Le massacre auditif est ainsi compensé par l’esthétisme travaillé du film. Marguerite fait l’éloge de la liberté, du métissage, de la marginalité, seuls éléments qui permettent de respirer et d’exister. Et la galerie de personnages gravitant autour de Marguerite permet de glorifier humblement les déclassés. On comprend bien que le poète, la jeune chanteuse qui veut faire du « moderne », le romancier romantique, la troupe du professeur de chant, et bien entendu le serviteur-photographe-protecteur-sauveur (un ange noir) sont les héros. Et c’est là que le scénario produit ses plus grandes failles.

Cassures de rythmes

D’abord, il efface rapidement l’environnement naturel de Marguerite – ces bourgeois à la peau parcheminée, empêchant une dialectique entre anciens et modernes. Ensuite, parce qu’ils sont inégalement traités, voire bâclés. Hormis son professeur cabotin, diva homosexuelle jamais caricaturale impeccablement incarnée par Michel Fau, et son homme à tout faire, qui s’avère le chef d’orchestre de toute cette farce, le créateur du véritable chef d’œuvre de tous ces artistes ratés (la vie de Marguerite), tous les autres subissent des coupes sévères dans l’histoire. On ne comprend plus très bien leurs évolutions, leurs allers retours, l’évolution de leur motivation. Le film perd son équilibre parce qu’il a pris du temps à les installer, à nous embarquer dans ce mouvement collectif pour finalement se focaliser sur un quatuor (Marguerite, son mari, son serviteur et son professeur). Les autres rôles secondaires sont alors renvoyer à ceux de figurants, exigeant du spectateur de nous désintéresser de personnages qui auraient pu conduire le récit vers une dimension plus critique. C’est le choix de Giannoli (et pas forcément le moins bon) de préférer l’histoire d’amour avec le mari et l’éclatement de la vérité. Mais pourquoi alors avoir pris tant de temps à nous faire aimer les autres et les faire revenir avec quelques incohérences. Un goût amer d’inachevé doublé par un montage qui s’enlise parfois dans un rythme irrégulier.

Le bûcher des vanités

Reste que Marguerite, aussi bancal soit-il, finit en beauté. Parce que le mensonge de chacun va les hanter longtemps, parce que tous ces hommes sont amoureux de cette femme formidable d’attachement, parce que, finalement, elle est la seule à percer le plafond de verre qui les étouffe, qui les accroche à leur vanité, leurs préjugés. Tous sont frustrés, incapables d’atteindre leurs rêves. Marguerite est absolutiste, prête à chanter devant un public, à pardonner, à aimer son mari toute sa vie. Son délire est peut-être dément, mais c’est aussi ce qui la rend différente et attirante. A vouloir la raisonner, on risque de tuer cette lumière unique qu’elle dégage. Car, certes, la musique est un des arts les plus intimes et les plus mystérieux, provoquant des émotions uniques chez chacun d’entre nous : alors entendre des airs d’opéra massacrés n’est pas forcément un plaisir. Chez Truffaut, on disait : « – Tu es si belle. Quand je te regarde, c'est une souffrance.
– Pourtant, hier tu disais que c'était une joie ?
– C'est une joie et une souffrance.
» C’est exactement ce que l’on ressent face à Marguerite. Qu’est-ce-que la beauté finalement ? Celle qu’on nous dicte ? Le laid ne peut-il être beau ? La souffrance ne provoque-t-elle pas, parfois du plaisir ? La liberté n’est-elle pas supérieure à l’ordre (et donc l’imperfection supérieure à la perfection codée) ?

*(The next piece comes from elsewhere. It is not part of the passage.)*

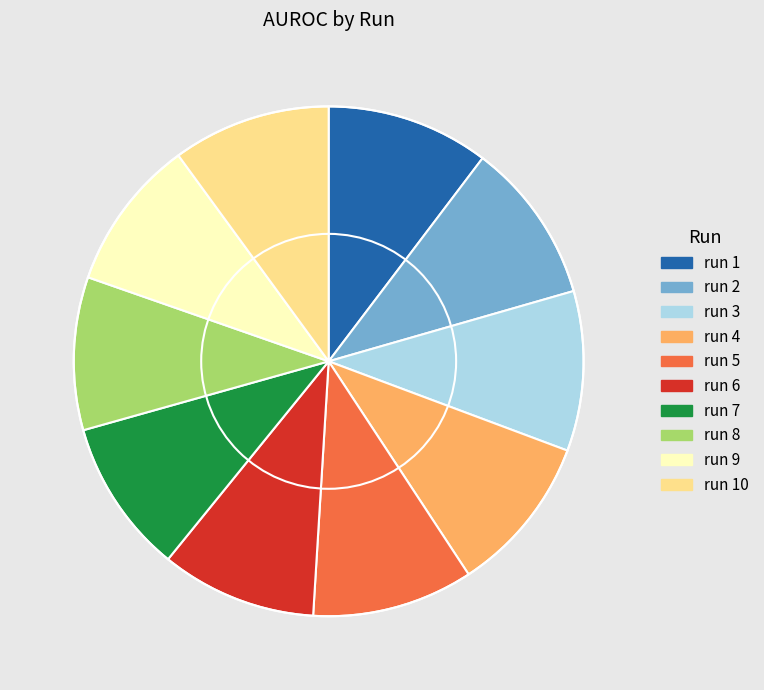

Is it true that run 3 is 1% of the pie?

False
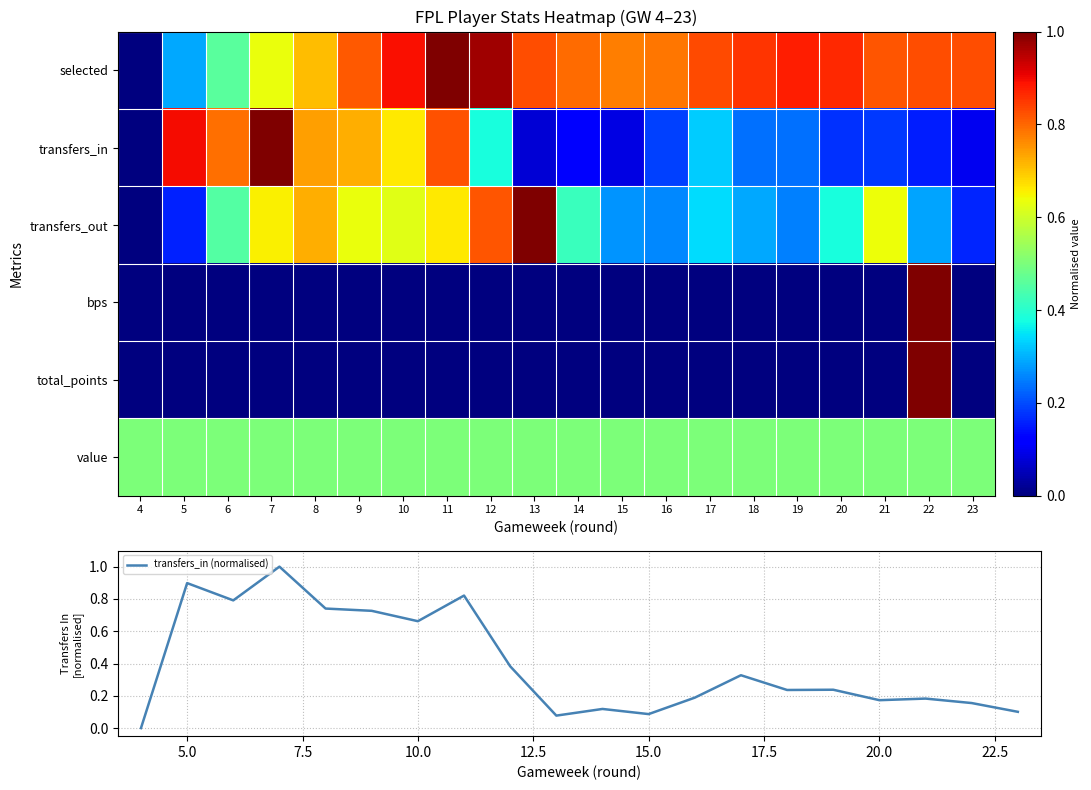

How many transfers_out values are between 0 and 1?

20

Comme le dit le personnage de Fau, « Le génie et le ridicule sont très proches vous savez ». Le film n’a rien de génial ni de ridicule. Il est bien trop engoncé dans un formalisme classique pour cela. Mais son personnage central, sa Marguerite, est précisément génial (d’insouciance) et ridicule (d’inconscience). Elle chantera juste une seule fois. Un état de grâce, le chant du cygne. Elle s’entendra une fois, de profil (sublime séquence, très courte). Un coup de grâce, un hors-champ un peu, beaucoup, passionnément tragique.